## WHAT IS EXPECTED
Can you transcribe the data exactly? Leave the pictures out.
========
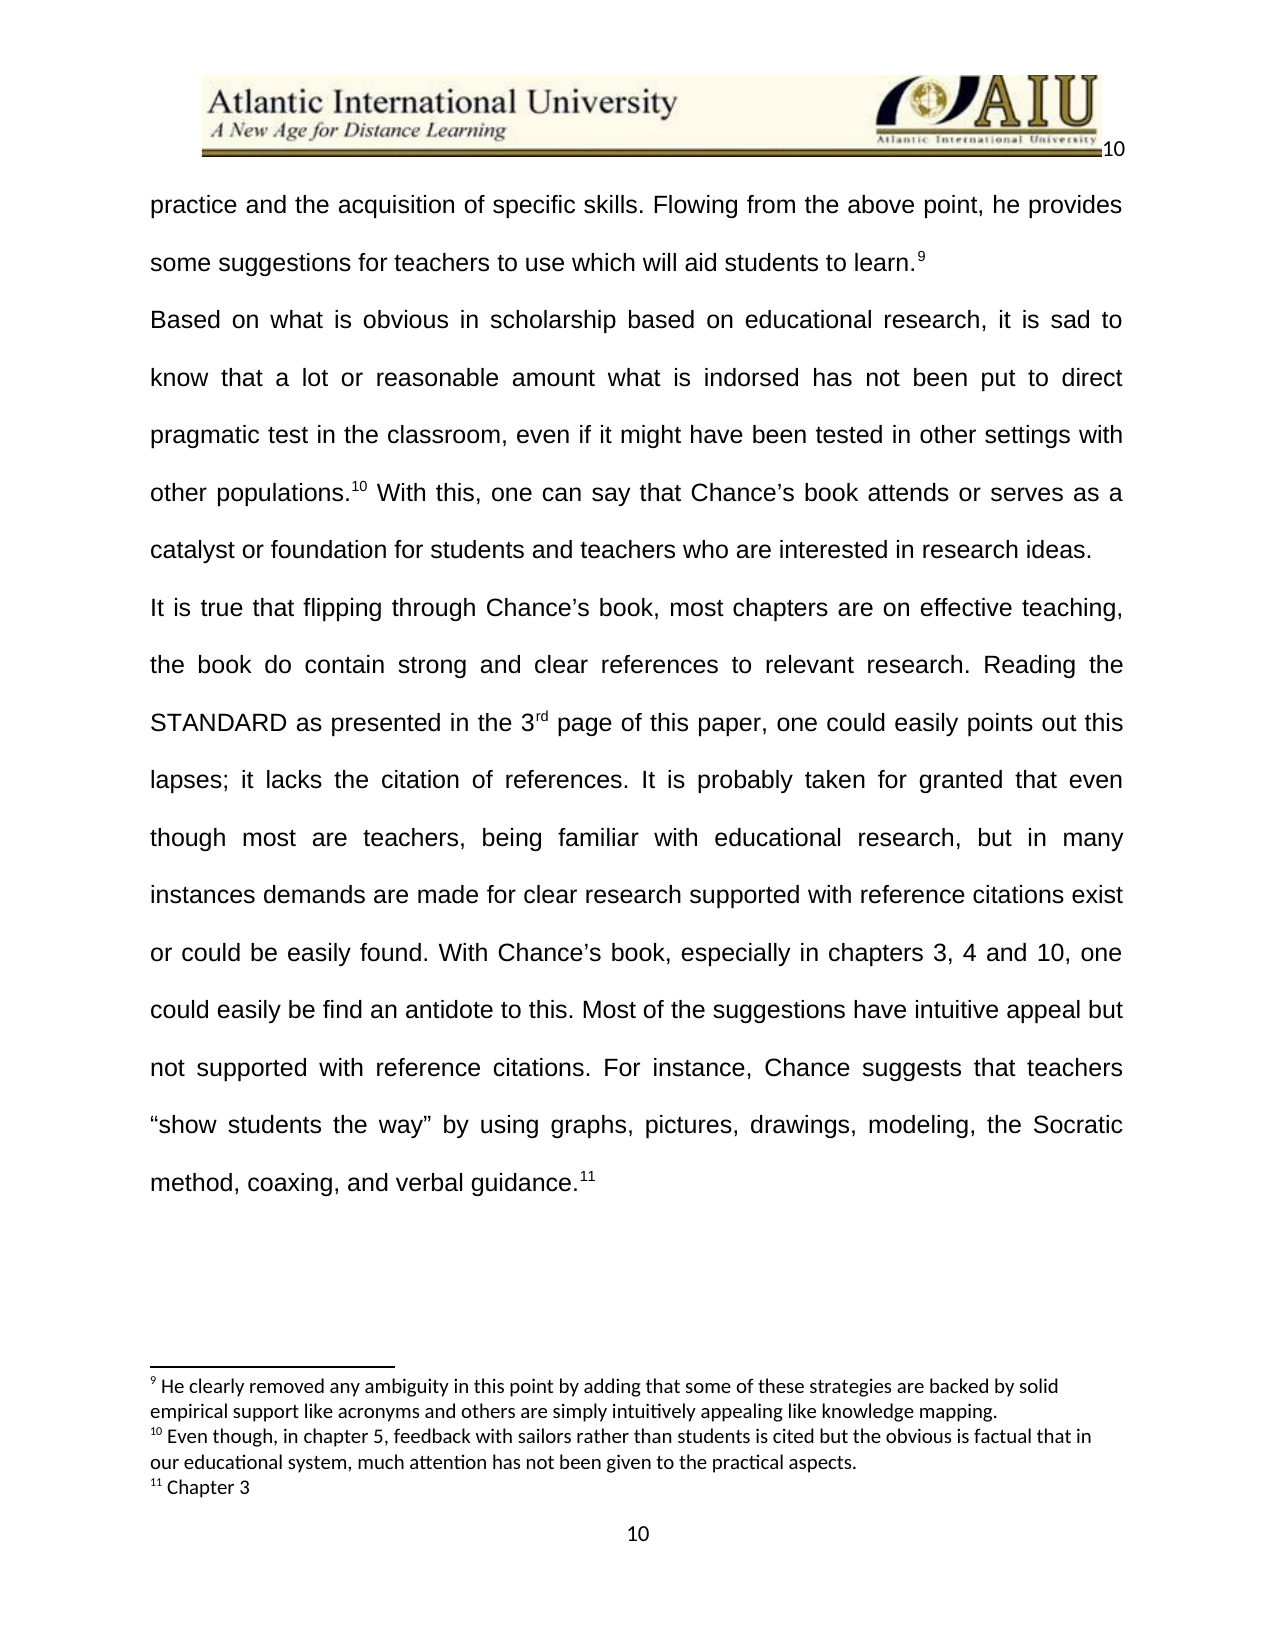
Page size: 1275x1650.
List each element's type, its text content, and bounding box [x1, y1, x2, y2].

text Based on what is obvious in scholarship based on educational research, it is sad to know that a lot or reasonable amount what is indorsed has not been put to direct pragmatic test in the classroom, even if it might have been tested in other settings with other populations. With this, one can say that Chance’s book attends or serves as a catalyst or foundation for students and teachers who are interested in research ideas. [150, 305, 1125, 564]
text In chapter 9, an interesting and more important skill is found: “assessing what students learn.” Research shows that the largest dichotomy or differences between poor students and good students often have less to do with genetic abilities but have to do with practice and the acquisition of specific skills. Flowing from the above point, he provides some suggestions for teachers to use which will aid students to learn. [150, 190, 1125, 276]
picture [201, 75, 1102, 157]
text It is true that flipping through Chance’s book, most chapters are on effective teaching, the book do contain strong and clear references to relevant research. Reading the STANDARD as presented in the 3rd page of this paper, one could easily points out this lapses; it lacks the citation of references. It is probably taken for granted that even though most are teachers, being familiar with educational research, but in many instances demands are made for clear research supported with reference citations exist or could be easily found. With Chance’s book, especially in chapters 3, 4 and 10, one could easily be find an antidote to this. Most of the suggestions have intuitive appeal but not supported with reference citations. For instance, Chance suggests that teachers “show students the way” by using graphs, pictures, drawings, modeling, the Socratic method, coaxing, and verbal guidance. [150, 592, 1125, 1196]
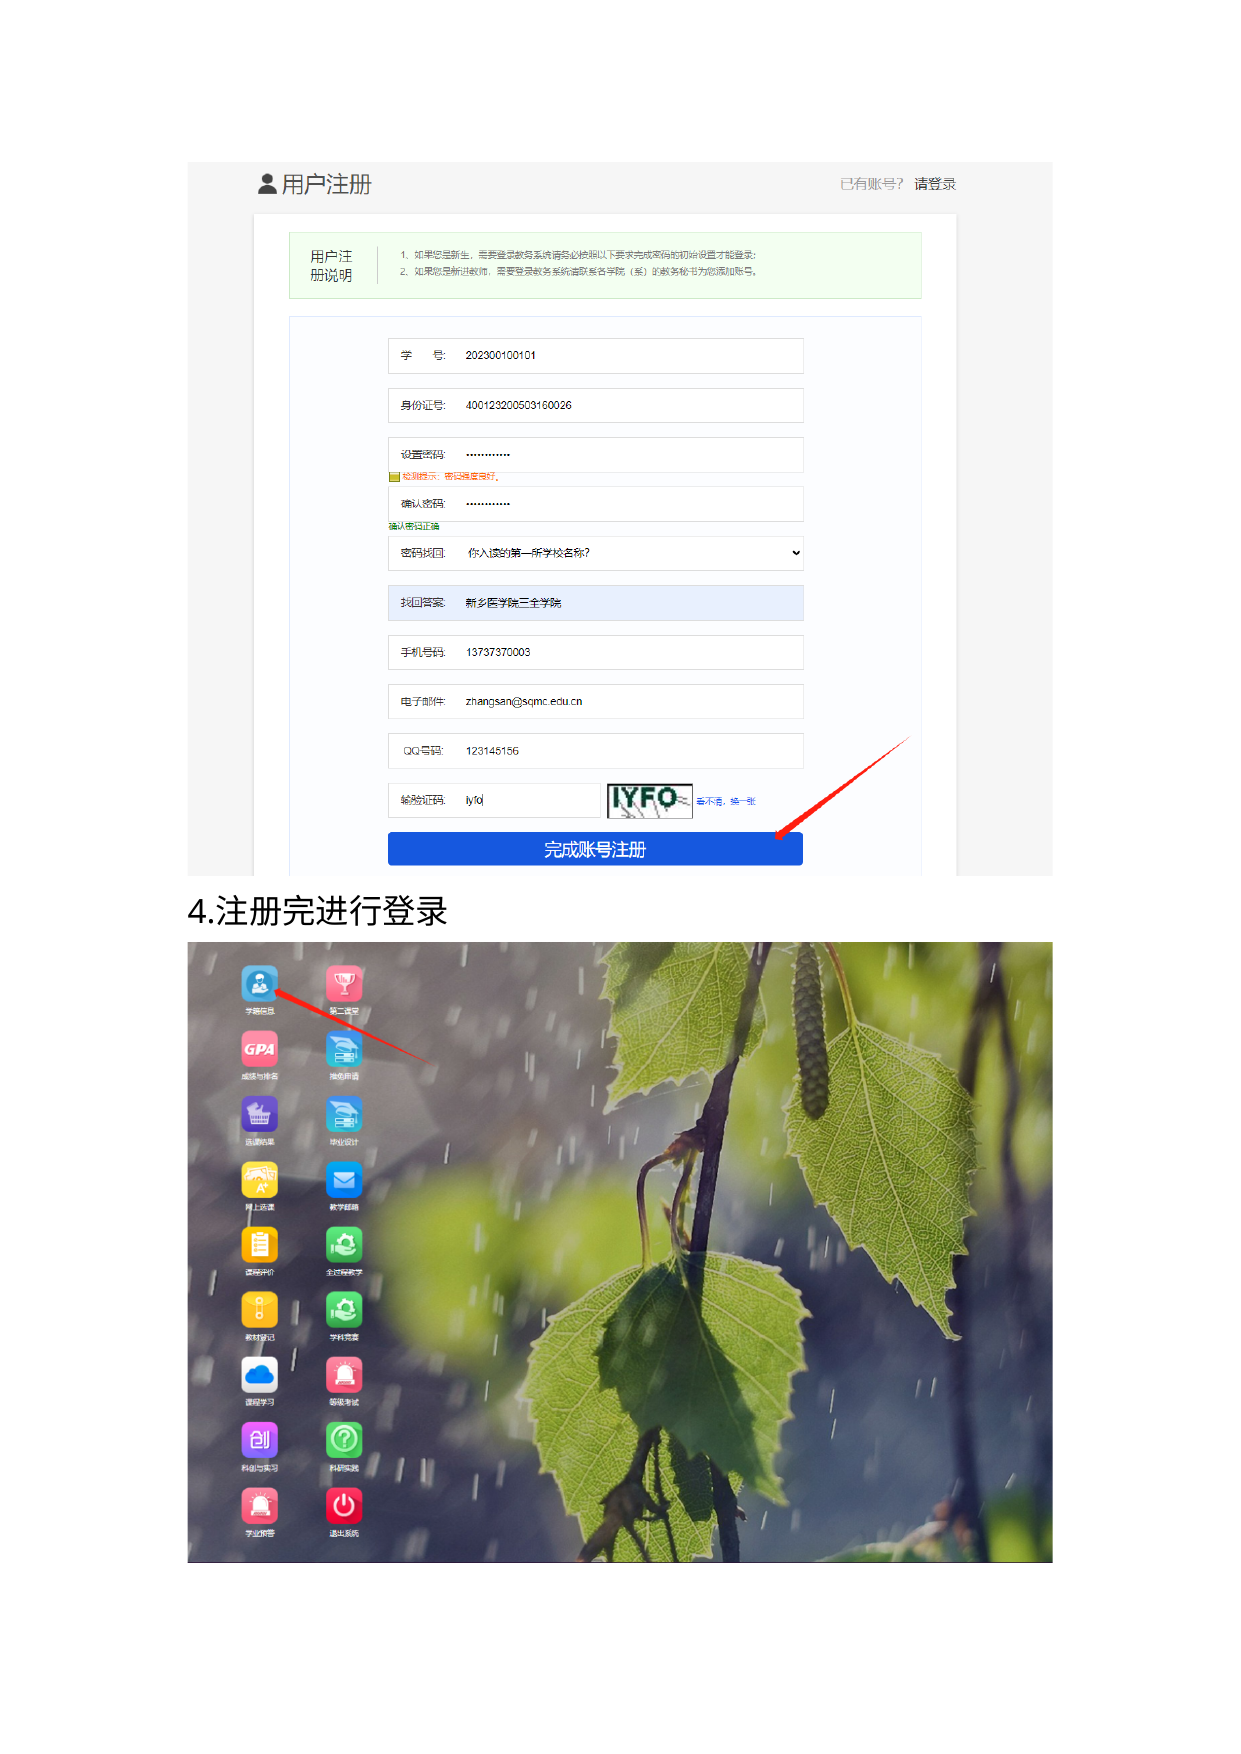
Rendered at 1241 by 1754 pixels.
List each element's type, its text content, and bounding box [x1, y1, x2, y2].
========
## YOUR SOLUTION
Page size: 1275x1650.
List each element's type, its text content, and bounding box [x1, y1, x2, y2].

text Based on what is obvious in scholarship based on educational research, it is sad to know that a lot or reasonable amount what is indorsed has not been put to direct pragmatic test in the classroom, even if it might have been tested in other settings with other populations. With this, one can say that Chance’s book attends or serves as a catalyst or foundation for students and teachers who are interested in research ideas. [150, 305, 1125, 564]
text In chapter 9, an interesting and more important skill is found: “assessing what students learn.” Research shows that the largest dichotomy or differences between poor students and good students often have less to do with genetic abilities but have to do with practice and the acquisition of specific skills. Flowing from the above point, he provides some suggestions for teachers to use which will aid students to learn. [150, 190, 1125, 276]
picture [201, 75, 1102, 157]
text It is true that flipping through Chance’s book, most chapters are on effective teaching, the book do contain strong and clear references to relevant research. Reading the STANDARD as presented in the 3rd page of this paper, one could easily points out this lapses; it lacks the citation of references. It is probably taken for granted that even though most are teachers, being familiar with educational research, but in many instances demands are made for clear research supported with reference citations exist or could be easily found. With Chance’s book, especially in chapters 3, 4 and 10, one could easily be find an antidote to this. Most of the suggestions have intuitive appeal but not supported with reference citations. For instance, Chance suggests that teachers “show students the way” by using graphs, pictures, drawings, modeling, the Socratic method, coaxing, and verbal guidance. [150, 592, 1125, 1196]
Rendered at 1241 by 1754 pixels.
List each element's type, its text content, and bounding box [x1, y1, x2, y2].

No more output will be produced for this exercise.